These might be wines that have been reviewed during the month on wine-pages, or have appeared in my newspaper column, or they may be wines from a recent tasting that hasn’t yet been written-up in a full-length report. There is a growing archive of these four of the best choices each month.
under a fiver
Lingenfelder (Germany) Bird Label Riesling 2001
A very tough call this month, including two from Oddbins: the Flagstone “Noon Gun” from South Africa, which is a beautiful little wine, and this cracking “halbtrocken” (half-dry) Riesling from an ancient German estate. I’ve chosen it a) because it is a little cracker, and b) because it is a fine introduction to the best qualities of german Riesling if you cannot get hold of my “under a tenner” recommendation below. The nose brims with tropical, pineapple, lime-fresh waxy citus, and glacé fruits. There’s just a suggestion of punchy gooseberry and something mineral too, that adds up to a deliciously complex but arresting picture. On the palate it has a luscious, freshly-squeezed apricot juiciness with plenty of weight and body, and an almost smoothie richness that is shot-through with a dazzling cut of apple acidity. Will cellar for five years plus. Oddbins, £4.99.
under a tenner
J.J. Christoffel (M-S-R) Riesling Ürziger Würzgarten Spätlese 2001
Just a fabulous example of Mosel Valley Riesling at its most alluring. This has an immediately appealing nose of ripe peaches and apricot, with underlying floral nuances and a clean, pure, pear-drop note. Very aromatic, with just the merest hint of developing waxy quality. On the palate it is beautifully clean and crisp, with lovely apple fruit, plenty of sweetness, and a limpid, lemon-honey quality. Good weight in the mouth, and very long and pure. Excellent and balanced for the long haul. The J.J. Christoffel estate (the Erdener Treppchen and Ürziger Würzgarten vineyards) was sold by the retiring owner, Hans-Leo Christoffel, last year, but he is still employed as consultant winemaker. On this evidence, quality has not dropped in the slightest. This wine was presented at a tasting by French & Logan, a brand new young Scottish company whose business is not yet quite off the ground, but who will specialise in top German Rieslings (full report to follow). You will track down J.J. Christoffel wines meantime via Howard Ripley: Tel: 020 8877 3065. £8.79
Yalumba (Australia) “The Virgilius” Viognier 2000
Something unprecedented has happened to me in the past three or four years, in that I have gone from a viognier-doubting sceptic, to a bit of a fan. Thanks is due in the main to Yalumba, and their increasingly convincing efforts. Over the past couple of years they have proved dramatically just how glorious Viognier can be. Too many times I found viognier (made in the northern Rhône under the Condrieu and Château Grillet appelations) initially seductive, but soon becoming overbearing and flabby due to low acidity, too much alcohol, and an unrestrained floral character. Yalumba seem to be getting the balance just right, from their basic “Y series” bottling to this, their flagship wine. I’ve taste the Virgilius before and it has always been impressive, but this bottling manages to be both sumptuous and racy at the same time. It has elegant, gentle, candy-floss and ripe pear on the nose, with a gorgeous undertow of honey, toffee and melting butter. The palate is suffused with ripe, peachy fruit and notes of orange and pear that are round and rich. Focused acidity adds structure, and the finish is gloriously long. A bit of a triumph for Viognier, and excellent/outstanding wine.

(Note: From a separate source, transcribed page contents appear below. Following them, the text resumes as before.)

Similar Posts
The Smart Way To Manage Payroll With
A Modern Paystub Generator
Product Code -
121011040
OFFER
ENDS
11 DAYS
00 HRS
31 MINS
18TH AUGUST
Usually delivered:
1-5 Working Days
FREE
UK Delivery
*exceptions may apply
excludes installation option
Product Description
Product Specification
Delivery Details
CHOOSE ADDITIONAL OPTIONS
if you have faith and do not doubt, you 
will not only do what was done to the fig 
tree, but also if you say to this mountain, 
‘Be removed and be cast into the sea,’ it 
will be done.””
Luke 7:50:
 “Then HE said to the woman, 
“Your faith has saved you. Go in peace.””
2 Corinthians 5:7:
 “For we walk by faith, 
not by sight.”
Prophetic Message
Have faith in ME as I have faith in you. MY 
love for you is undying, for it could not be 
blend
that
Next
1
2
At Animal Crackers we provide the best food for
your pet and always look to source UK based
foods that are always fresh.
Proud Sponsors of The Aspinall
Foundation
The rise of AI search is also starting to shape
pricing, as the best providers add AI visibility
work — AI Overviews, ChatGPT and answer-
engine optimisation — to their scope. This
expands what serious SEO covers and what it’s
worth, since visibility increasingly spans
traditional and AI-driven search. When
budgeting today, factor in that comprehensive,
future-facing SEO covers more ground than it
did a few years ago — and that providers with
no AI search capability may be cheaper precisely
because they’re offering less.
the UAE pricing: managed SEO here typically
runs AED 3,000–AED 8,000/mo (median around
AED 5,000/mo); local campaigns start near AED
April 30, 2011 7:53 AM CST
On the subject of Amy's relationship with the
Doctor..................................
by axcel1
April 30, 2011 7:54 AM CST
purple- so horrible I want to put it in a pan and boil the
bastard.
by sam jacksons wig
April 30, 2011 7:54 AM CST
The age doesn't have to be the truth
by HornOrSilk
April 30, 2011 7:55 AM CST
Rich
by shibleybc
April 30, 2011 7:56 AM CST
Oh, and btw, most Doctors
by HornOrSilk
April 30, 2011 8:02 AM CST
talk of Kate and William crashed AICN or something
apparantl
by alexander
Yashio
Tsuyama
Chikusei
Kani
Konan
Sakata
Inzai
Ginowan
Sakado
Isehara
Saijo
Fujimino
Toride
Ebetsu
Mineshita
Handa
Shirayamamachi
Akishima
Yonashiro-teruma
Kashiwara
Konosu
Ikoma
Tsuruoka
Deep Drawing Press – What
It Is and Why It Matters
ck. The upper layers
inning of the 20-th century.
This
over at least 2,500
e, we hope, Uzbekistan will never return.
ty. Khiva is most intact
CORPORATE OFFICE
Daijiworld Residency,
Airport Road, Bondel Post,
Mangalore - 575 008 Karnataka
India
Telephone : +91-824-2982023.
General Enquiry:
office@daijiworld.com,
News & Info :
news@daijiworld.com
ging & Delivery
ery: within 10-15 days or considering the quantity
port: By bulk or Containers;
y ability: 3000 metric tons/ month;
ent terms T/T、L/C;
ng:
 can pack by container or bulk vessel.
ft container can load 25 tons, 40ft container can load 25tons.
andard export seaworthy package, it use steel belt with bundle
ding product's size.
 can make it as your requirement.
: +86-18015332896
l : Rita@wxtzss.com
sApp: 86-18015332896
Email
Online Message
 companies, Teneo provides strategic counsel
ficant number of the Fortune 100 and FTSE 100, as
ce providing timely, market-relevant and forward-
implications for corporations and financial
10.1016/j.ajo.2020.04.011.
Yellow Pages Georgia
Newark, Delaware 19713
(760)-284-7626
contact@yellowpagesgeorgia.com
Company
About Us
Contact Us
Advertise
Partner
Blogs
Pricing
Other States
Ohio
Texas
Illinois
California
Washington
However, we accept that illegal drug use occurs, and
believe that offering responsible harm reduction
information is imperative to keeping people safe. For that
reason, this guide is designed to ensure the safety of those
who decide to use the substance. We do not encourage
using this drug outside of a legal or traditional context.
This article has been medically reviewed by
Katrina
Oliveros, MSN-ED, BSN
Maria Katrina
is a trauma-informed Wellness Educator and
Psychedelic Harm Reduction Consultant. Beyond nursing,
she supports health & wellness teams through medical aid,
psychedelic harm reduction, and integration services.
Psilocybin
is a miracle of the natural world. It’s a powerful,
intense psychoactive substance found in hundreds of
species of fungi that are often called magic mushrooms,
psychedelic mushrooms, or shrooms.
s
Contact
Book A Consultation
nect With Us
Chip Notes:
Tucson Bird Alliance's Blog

Selfridges, Robersons, Harrods, Fortnum & Mason £17.99
sky’s the limit
Trimbach (Alsace) Riesling Clos Ste Hune 1976
What a glorious month for tastings, topped off by a vertical tasting of Trimbach’s top Rieslings, the cuveé Frédéric Emile and Clos Ste Hune, in the company of Hubert and Jean Trimbach. I could have chosen just about any of the Clos Ste Hunes I tasted in this category, but the award goes to the magnificent 1976. This wine comes from vines in a monopole vineyard within the Rosacker Grand Cru, which produces extraordinarily complex and long-lived Rieslings. This has a deep, burnished gold colour and a massively mineral nose, with fantastic intensity, a little petrolly note, and a deep, ripe, almost figgy quality of fruit. There’s a candied character from some botrytis, and on to the palate it shows lovely resolution with figgy, toasty, bay-leaf flavours as well as luscious tropical fruit. It has a little sweetness, and the acidity is balanced and generously supports the structure into a long, long, focused finish. Excellent/outstanding. You might find this wine at auction, but the current vintages of 1996/1998 retail at around £55 (the 1997 has been held back, as the 1998 will be earlier drinking). Supply of this wine is very limited, but stockists include Edencroft, The Wine Society, Selfridges and La Vigneronne.